The age of secrecy and unfairness in recidivism prediction
Recommended citation: Cynthia Rudin, Caroline Wang, and Beau Coker (2020). "The age of secrecy and unfairness in recidivism prediction." HDSR. 2(1).
Abstract:
In our current society, secret algorithms make important decisions about individuals. There has been substantial discussion about whether these algorithms are unfair to groups of individuals. While noble, this pursuit is complex and ultimately stagnating because there is no clear definition of fairness and competing definitions are largely incompatible. We argue that the focus on the question of fairness is misplaced, as these algorithms fail to meet a more important and yet readily obtainable goal: transparency. As a result, creators of secret algorithms can provide incomplete or misleading descriptions about how their models work, and various other kinds of errors can easily go unnoticed.
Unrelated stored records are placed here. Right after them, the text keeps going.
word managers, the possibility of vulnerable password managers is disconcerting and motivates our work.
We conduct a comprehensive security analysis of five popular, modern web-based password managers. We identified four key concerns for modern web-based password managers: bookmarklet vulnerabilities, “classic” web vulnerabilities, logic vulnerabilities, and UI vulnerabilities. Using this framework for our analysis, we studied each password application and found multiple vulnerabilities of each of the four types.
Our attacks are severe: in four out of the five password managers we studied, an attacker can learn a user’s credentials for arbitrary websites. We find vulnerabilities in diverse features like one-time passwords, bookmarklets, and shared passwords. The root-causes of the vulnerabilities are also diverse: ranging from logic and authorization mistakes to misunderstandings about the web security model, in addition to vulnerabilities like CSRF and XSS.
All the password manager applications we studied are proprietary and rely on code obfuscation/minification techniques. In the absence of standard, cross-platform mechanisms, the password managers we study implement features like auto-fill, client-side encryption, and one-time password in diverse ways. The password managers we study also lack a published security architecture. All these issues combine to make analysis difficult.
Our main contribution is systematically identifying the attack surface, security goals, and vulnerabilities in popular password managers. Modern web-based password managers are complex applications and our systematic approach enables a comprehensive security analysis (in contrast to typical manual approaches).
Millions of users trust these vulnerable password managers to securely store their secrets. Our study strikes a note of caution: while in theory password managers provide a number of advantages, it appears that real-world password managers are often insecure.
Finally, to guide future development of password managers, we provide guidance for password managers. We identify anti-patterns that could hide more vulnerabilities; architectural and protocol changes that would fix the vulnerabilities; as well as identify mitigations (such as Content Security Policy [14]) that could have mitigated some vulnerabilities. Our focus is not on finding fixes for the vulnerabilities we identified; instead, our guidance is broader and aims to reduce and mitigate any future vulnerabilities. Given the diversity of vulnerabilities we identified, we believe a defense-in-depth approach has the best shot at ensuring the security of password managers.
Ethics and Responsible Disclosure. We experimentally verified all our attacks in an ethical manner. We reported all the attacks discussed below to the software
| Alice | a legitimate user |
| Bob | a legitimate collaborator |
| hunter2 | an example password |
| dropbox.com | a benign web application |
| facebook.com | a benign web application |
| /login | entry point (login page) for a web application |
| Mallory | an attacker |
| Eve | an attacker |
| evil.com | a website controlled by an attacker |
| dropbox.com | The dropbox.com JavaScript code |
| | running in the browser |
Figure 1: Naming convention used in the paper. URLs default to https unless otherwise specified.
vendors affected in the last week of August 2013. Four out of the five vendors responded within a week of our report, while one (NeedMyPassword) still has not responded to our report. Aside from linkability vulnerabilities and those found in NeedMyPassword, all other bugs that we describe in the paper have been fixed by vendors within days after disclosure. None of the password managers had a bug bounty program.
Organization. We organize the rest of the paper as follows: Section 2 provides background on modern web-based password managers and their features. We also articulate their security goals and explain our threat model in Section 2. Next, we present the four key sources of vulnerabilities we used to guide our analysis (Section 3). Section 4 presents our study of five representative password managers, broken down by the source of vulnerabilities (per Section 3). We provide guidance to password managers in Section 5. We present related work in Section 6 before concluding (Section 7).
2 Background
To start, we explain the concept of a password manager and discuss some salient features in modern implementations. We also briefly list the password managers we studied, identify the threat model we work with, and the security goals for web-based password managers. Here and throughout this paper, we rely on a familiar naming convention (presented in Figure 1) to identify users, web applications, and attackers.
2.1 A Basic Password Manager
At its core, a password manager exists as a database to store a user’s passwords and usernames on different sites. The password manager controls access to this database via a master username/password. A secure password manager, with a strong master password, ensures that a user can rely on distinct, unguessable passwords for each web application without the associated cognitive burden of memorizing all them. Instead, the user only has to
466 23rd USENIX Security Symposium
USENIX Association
By trying to partially reconstruct the COMPAS model—a recidivism risk-scoring model used throughout the criminal justice system—we show that it does not seem to depend linearly on the defendant’s age, despite statements to the contrary by the model’s creator. This observation has not been made before despite many recently published papers on COMPAS. Furthermore, by subtracting from COMPAS its (hypothesized) nonlinear age component, we show that COMPAS does not necessarily depend on race other than through age and criminal history. This contradicts ProPublica’s analysis, which made assumptions about age that disagree with what we observe in the data. In other words, faulty assumptions about a proprietary model led to faulty conclusions that went unchecked until now. Were the model transparent in the first place, this likely would not have occurred. We demonstrate other issues with definitions of fairness and lack of transparency in the context of COMPAS, including that a simple model based entirely on a defendant’s age is as ‘unfair’ as COMPAS by ProPublica’s chosen definition. We find that there are many defendants with low risk scores but long criminal histories, suggesting that data inconsistencies occur frequently in criminal justice databases. We argue that transparency satisfies a different notion of procedural fairness by providing both the defendants and the public with the opportunity to scrutinize the methodology and calculations behind risk scores for recidivism.